Meadow enjoys Brundage
Meadow and Finn joined me for an easy hike at Brundage. Not wanting Meadow to tweak a joint, like Maia, I keep her on leash most of the time. We cover between two and three miles. Meadow loves it. I love watching her love it. The only problem: I really miss having Maia with us.
Starting out, sun just over the summit to the east. |
Because it's hunting season - and even though there's no hunting allowed at Brundage - I make Meadow wear her Do Not Hunt Me vest. She's too wolf-like in appearance, and they fear, hate and hunt wolves in Idaho. (Don't get me started. Actually, I've already started. I've been working on an essay on the topic, for a later post.)
If Meadow has to wear a vest, then it's only fair that Finn wear his, too.
[Aside: I love these vests for walking dogs in the city in the dark. They have reflective stripes that make the dogs incredibly visible in headlights. They're made by VizVest. Adjustable Velcro straps make the vests easy to put on the dogs, and there's a thick band across their chest for front-on visibility. Reasonably priced, at $12 for a small, $15 for a large (Finn wears a small, the girls wear large). I highly recommend them.]
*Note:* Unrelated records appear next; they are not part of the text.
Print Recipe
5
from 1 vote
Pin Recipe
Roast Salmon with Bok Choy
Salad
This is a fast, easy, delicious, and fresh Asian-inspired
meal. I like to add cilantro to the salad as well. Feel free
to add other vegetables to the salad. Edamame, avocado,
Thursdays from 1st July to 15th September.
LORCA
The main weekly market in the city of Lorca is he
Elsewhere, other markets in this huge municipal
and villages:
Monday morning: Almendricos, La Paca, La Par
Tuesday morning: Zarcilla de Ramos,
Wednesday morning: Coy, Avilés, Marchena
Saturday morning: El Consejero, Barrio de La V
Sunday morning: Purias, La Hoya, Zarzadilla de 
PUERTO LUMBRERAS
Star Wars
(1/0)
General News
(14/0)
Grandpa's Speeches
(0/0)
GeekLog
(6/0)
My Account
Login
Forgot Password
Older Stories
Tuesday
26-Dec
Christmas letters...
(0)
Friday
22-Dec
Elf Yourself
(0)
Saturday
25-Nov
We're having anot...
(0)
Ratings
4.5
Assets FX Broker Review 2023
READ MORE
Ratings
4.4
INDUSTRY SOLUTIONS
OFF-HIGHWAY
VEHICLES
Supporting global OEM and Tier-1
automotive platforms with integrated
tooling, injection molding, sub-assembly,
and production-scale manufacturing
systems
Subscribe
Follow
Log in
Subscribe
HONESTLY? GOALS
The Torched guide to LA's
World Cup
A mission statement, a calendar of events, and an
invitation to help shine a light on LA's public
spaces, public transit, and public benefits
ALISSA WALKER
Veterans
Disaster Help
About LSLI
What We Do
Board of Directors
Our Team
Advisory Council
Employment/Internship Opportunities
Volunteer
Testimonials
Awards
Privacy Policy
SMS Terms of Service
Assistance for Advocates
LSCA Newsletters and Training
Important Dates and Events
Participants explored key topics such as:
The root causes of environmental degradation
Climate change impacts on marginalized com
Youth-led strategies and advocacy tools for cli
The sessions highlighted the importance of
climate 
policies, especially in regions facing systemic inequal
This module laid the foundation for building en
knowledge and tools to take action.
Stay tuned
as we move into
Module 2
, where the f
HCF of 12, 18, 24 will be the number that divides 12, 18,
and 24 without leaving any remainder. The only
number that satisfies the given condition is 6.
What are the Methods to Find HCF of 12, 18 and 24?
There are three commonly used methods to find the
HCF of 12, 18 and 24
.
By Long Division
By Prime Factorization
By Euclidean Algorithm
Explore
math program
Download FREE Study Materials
Meadow seems to like the aspens as much as I do. |
A service road, connecting two trails. Finn doesn't understand the photo delay. |
Meadow follows Finn down a hill, tail high in joy. |
For quite some time now, Meadow hasn't held her tail high and curled over her back as regularly as she used to. I've noted the same thing in Maia, and have written it off to aging. On occasion, though - when happy, or when presenting a "don't mess with me" posture to a strange dog - their tails sail high.
This hike is clearly a happy occasion for Meadow. I love seeing that big fluffy tail of hers floating in the breeze as she trots down the trail.
"Wait for me!" I call out. They do. For a second. |
Then they're off again. I have to run to keep up! |
Meadow near some mountain blueberry shrubs in glorious fall color. |
A look at our playground, up slope; other ski runs seen in the distance. |
Every tree tells a story. |
Of my three dogs, Meadow uses her nose for information gathering the most. She sticks her nose right into elk and deer prints left in dirt, mud or snow and inhales deeply to extract their information; she stops to smell scat left by any number of forest inhabitants, big or small; she's first to lift her nose high in the air to catch the scent of nearby ungulates on the breeze; and she always gives me, Finn and Maia a thorough sniffing when we return from an outing in which she wasn't included.
Meadow can spend a full minute or longer taking in scents left behind on tree trunks. Maybe a deer or elk brushed it, passing by? Maybe a bear scratched his back here? Or maybe she's just enjoying the smell left by the squirrels and chipmunks who have traversed the trunk on the way to higher branches.
As I watch Meadow's rapt attention to this and other tree trunks, it occurs to me that, while we humans cut down trees to turn them into paper on which to tell our stories, dogs read stories from the trunks themselves.
I wish Meadow could translate the stories for me. They might be mundane, but they might also be incredibly interesting.